At home, he went straight to bed but was unable to fall asleep despite his exhaustion. There was an umbra of stubborn daylight illuminating the heavy curtains he had installed in a futile effort to imitate darkness. As Li lay in the stifling heat of the Hong Kong summer, he wondered if he would ever sleep again. He had changed his work schedule because of sleeplessness, which he attributed to the unbearable silence of the night. He hoped the urban frenzy, which broadcasted itself through his walls, would comfort him by mimicking the sounds his home had lost. It did not.

In his most sleepless moments, his mind wandered. Today, it was Alice.
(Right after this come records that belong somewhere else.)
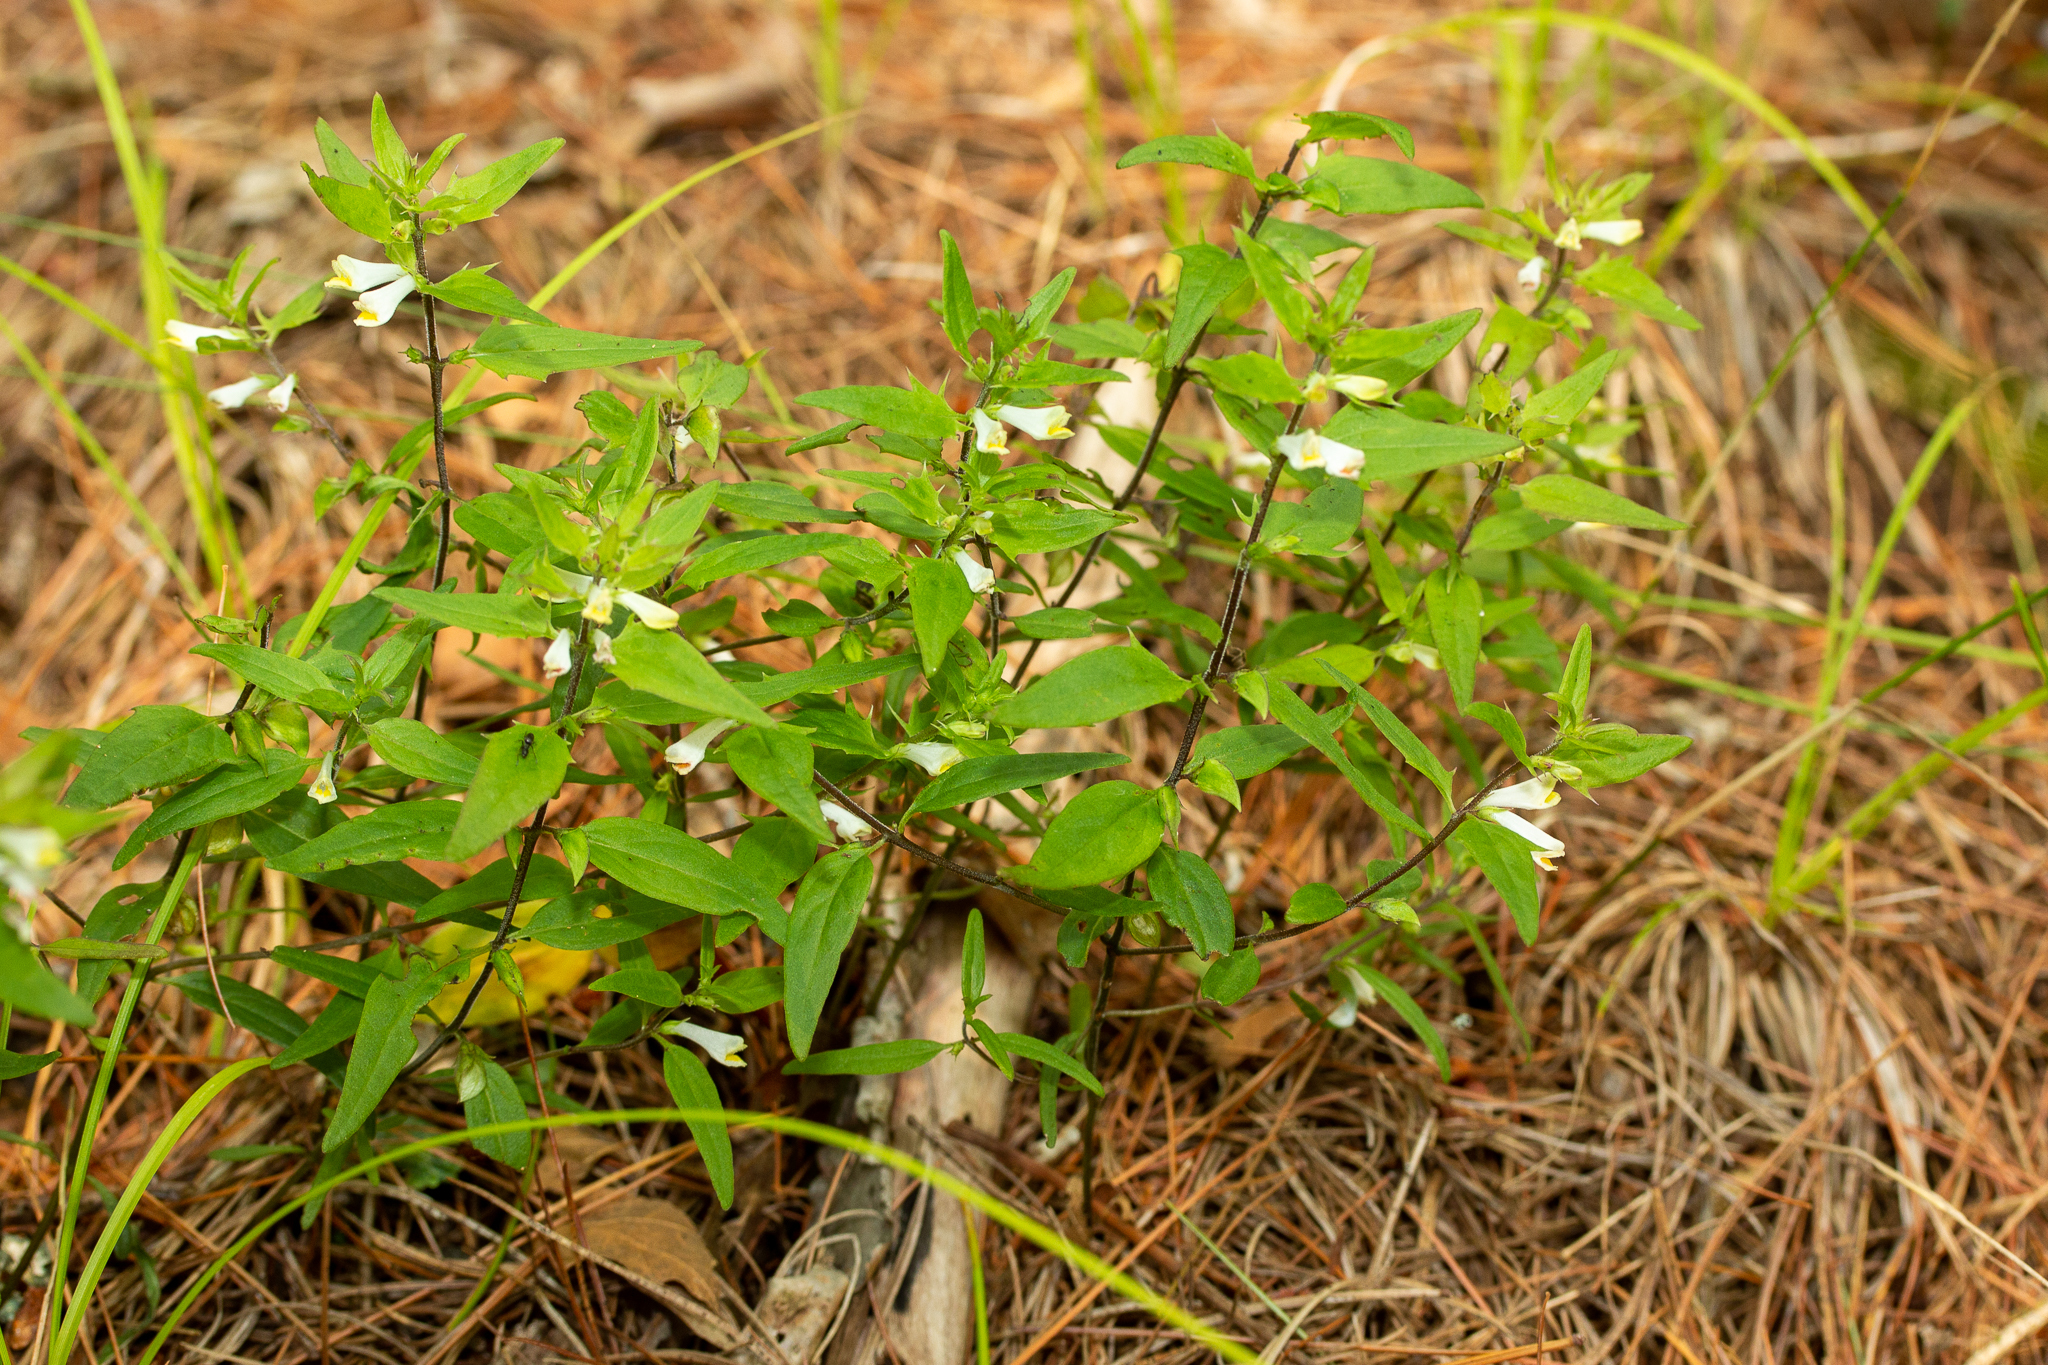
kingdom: Plantae
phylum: Tracheophyta
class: Magnoliopsida
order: Lamiales
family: Orobanchaceae
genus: Melampyrum
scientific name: Melampyrum lineare
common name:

For hours he couldn’t shake the image of her milk-white innocence and fragility and the dark bloodied stains her gangster boyfriend had defiled her with.

Soon, Li was outside Tower East, coffee in hand. It was late afternoon. Sunglasses shielded his bloodshot eyes, burning in the way fatigued eyes do, from the sun. Each time he blinked, Alice’s face flashed before him. Blink. She’s smiling at him teasingly as her loose t-shirt flutters in the breeze. Blink. She’s looking down coyly as she combs her hair back behind her left ear. Blink. Her bare legs move back and forth as she shuffles her feet. Blink.

The air in the stairwell was stagnant. Beads of sweat trickled down Li’s neck and into the collar of his shirt as he made his way up to apartment 5B. The door was unlocked. Alice’s boyfriend was in the kitchen with his back facing the front door. Li heard shuffling in the bedroom—Alice. Blink.

The pistol quivered in his trembling hands as his exhaustion began manifesting itself. He pulled the trigger, striking the boy in his lower back. Alice appeared from the bedroom, letting out a bloodcurdling scream, “NOOOOO!”

As the boy’s legs buckled beneath the weight of his distorting body, he turned, revealing himself to Li. Li’s heart shuddered as he leapt towards the boy, in Alice’s arms now.

Li cried, “Danny? Danny?!”

He had lost his son twice now and there was cold comfort in the fact that he would never lose him again.